*Action item:*
Search the entries below for the word "Kirchplatz" and copy each line that has it.

*Supplied records:*
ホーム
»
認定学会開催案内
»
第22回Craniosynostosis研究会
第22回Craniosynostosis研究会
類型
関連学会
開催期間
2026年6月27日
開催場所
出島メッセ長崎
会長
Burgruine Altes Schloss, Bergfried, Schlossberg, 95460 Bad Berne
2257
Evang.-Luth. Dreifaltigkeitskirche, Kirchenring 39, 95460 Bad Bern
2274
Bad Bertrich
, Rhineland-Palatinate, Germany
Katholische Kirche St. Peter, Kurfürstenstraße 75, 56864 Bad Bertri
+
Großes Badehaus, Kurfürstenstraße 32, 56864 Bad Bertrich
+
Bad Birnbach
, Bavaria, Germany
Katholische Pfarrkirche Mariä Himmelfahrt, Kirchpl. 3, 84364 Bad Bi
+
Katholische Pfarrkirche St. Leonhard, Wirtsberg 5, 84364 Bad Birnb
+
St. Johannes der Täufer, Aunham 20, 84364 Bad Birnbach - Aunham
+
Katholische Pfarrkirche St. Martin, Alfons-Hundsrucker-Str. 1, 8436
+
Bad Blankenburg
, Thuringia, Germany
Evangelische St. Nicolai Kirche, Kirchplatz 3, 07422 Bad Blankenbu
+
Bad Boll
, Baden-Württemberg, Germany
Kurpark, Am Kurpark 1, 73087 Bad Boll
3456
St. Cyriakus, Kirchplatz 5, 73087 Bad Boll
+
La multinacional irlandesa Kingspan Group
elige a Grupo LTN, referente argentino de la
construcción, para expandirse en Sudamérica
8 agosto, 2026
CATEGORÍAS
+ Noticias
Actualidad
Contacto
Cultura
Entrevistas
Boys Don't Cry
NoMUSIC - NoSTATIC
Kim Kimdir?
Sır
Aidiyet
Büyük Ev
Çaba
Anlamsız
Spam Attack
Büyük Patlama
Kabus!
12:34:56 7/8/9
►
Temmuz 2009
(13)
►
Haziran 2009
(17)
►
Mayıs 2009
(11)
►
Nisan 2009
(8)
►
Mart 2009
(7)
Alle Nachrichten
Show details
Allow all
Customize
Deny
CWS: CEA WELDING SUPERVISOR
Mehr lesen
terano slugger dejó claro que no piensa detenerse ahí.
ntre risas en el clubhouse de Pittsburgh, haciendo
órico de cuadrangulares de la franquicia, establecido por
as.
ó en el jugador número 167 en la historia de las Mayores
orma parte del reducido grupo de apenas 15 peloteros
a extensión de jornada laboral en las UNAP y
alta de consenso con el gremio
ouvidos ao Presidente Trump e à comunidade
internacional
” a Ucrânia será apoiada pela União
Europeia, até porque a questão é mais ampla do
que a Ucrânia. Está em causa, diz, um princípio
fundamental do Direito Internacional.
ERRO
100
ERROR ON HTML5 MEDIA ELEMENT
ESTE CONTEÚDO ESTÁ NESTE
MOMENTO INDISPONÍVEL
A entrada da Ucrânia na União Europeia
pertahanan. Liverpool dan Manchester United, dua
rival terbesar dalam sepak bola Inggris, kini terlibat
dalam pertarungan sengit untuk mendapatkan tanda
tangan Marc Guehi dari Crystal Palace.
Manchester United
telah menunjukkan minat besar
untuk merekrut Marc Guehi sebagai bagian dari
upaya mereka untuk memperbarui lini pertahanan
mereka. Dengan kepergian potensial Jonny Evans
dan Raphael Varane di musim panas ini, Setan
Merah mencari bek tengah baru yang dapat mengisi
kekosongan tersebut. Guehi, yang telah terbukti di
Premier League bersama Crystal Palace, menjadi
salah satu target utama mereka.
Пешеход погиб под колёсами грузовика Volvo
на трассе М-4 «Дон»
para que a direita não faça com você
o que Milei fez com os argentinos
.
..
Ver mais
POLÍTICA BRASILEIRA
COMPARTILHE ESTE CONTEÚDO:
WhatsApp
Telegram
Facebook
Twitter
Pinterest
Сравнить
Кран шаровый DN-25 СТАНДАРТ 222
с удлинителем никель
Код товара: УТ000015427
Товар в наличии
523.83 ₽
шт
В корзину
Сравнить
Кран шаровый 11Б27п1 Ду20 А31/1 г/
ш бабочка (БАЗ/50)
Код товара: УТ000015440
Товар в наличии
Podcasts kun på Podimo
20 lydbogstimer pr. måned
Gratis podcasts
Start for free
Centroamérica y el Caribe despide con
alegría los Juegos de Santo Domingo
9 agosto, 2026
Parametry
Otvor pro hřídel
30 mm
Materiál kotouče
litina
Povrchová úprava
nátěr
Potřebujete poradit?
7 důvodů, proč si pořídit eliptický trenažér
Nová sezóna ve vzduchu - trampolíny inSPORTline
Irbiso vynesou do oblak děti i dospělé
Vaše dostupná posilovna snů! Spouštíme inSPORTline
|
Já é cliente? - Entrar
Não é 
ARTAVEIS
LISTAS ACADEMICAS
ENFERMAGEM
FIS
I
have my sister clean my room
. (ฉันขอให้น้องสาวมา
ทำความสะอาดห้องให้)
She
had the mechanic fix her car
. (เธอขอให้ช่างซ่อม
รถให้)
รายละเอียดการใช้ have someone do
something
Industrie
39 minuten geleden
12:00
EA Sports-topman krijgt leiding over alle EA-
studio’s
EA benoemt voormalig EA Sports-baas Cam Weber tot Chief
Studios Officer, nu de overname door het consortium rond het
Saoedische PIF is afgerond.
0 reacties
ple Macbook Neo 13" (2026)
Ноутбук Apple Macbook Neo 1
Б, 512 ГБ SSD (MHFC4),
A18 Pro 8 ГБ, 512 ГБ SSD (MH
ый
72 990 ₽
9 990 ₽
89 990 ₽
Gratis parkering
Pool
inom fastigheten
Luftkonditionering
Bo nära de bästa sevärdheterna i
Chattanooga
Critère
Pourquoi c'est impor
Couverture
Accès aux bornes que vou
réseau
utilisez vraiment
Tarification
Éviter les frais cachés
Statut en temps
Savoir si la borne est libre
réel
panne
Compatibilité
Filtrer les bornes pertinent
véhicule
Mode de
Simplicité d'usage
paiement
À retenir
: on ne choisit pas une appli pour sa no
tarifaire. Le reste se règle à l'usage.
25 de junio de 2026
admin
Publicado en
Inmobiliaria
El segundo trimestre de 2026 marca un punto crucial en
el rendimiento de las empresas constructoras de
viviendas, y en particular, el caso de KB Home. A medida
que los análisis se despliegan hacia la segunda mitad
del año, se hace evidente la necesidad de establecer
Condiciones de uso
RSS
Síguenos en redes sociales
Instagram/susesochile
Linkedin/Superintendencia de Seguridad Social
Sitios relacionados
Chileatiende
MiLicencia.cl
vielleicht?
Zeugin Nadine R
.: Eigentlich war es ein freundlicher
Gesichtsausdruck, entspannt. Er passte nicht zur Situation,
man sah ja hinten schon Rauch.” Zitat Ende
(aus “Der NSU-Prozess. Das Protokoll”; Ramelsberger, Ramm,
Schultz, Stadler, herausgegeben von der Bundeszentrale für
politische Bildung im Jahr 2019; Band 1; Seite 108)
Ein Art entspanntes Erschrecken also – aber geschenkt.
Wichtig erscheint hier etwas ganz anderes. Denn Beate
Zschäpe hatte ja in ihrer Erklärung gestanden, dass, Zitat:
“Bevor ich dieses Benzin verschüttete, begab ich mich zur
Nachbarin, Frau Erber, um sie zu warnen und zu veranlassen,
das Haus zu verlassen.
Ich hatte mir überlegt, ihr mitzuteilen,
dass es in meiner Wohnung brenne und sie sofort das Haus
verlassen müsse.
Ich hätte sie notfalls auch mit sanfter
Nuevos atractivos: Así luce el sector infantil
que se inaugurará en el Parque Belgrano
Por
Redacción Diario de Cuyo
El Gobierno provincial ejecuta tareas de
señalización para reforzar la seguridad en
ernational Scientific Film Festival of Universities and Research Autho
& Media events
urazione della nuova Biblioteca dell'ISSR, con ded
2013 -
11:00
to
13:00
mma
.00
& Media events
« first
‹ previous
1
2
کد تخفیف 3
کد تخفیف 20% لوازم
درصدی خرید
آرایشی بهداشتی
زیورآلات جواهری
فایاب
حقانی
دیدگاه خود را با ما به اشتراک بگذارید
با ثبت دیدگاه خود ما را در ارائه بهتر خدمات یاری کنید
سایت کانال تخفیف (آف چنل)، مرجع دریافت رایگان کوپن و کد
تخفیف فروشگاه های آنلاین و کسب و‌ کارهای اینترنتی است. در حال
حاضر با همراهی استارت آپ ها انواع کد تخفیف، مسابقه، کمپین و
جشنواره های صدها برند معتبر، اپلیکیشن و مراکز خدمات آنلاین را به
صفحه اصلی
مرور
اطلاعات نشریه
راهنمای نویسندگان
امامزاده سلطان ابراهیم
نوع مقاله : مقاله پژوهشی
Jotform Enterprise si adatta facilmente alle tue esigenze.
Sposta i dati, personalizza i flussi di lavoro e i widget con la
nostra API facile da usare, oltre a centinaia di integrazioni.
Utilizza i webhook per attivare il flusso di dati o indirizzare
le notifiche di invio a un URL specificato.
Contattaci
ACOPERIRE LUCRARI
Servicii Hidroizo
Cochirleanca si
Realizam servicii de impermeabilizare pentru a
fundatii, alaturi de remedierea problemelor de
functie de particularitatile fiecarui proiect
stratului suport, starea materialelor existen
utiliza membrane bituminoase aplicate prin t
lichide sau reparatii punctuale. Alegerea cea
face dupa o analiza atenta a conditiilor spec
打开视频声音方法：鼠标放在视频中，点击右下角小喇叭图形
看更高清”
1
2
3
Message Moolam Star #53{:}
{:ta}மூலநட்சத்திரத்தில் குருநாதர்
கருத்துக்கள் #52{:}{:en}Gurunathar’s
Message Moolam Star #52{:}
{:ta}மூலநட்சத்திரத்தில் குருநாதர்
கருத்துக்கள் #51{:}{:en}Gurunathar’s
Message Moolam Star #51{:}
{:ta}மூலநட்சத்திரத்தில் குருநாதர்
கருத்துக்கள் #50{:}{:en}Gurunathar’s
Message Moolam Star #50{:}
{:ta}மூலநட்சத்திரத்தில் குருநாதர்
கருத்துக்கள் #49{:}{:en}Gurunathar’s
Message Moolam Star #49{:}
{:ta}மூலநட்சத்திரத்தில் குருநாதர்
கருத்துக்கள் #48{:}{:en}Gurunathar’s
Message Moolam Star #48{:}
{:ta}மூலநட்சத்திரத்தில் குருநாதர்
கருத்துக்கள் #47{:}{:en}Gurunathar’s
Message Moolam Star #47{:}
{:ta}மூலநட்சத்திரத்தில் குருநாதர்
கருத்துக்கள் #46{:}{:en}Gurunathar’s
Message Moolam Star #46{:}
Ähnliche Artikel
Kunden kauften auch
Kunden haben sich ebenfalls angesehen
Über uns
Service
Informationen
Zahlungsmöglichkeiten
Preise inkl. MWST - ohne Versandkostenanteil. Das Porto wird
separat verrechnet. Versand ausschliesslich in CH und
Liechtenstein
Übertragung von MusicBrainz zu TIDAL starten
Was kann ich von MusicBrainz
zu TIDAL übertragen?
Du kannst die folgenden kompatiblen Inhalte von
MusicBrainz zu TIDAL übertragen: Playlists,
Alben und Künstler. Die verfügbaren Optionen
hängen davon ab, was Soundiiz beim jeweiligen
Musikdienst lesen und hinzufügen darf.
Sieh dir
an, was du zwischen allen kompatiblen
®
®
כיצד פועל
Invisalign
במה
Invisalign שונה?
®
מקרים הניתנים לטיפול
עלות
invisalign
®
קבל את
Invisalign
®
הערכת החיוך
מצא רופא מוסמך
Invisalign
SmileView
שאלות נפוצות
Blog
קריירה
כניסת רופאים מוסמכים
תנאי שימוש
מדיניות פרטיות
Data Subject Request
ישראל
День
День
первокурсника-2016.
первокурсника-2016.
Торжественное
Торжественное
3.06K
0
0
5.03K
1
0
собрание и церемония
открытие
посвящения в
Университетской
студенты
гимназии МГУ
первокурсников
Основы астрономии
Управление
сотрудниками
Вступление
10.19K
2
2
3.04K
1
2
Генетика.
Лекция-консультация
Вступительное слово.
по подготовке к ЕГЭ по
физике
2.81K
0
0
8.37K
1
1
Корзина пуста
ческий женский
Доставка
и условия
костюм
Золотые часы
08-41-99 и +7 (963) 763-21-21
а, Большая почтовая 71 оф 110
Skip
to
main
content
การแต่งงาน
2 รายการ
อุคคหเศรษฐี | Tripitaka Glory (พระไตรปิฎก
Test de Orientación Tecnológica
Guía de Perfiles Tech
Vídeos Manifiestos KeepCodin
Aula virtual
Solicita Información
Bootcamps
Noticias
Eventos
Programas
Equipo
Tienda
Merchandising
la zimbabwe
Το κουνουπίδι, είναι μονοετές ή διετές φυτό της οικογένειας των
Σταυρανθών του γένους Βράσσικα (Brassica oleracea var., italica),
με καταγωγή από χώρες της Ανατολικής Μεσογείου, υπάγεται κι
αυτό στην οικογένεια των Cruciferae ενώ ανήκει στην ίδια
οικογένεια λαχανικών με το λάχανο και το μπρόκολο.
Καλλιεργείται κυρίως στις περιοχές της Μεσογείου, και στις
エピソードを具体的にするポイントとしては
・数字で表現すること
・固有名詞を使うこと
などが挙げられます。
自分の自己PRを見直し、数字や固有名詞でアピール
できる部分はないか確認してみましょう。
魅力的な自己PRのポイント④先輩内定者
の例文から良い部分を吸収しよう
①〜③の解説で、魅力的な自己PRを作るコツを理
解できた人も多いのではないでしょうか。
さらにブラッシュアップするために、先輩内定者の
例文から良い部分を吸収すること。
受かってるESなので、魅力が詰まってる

*Output:*
Evangelische St. Nicolai Kirche, Kirchplatz 3, 07422 Bad Blankenbu
St. Cyriakus, Kirchplatz 5, 73087 Bad Boll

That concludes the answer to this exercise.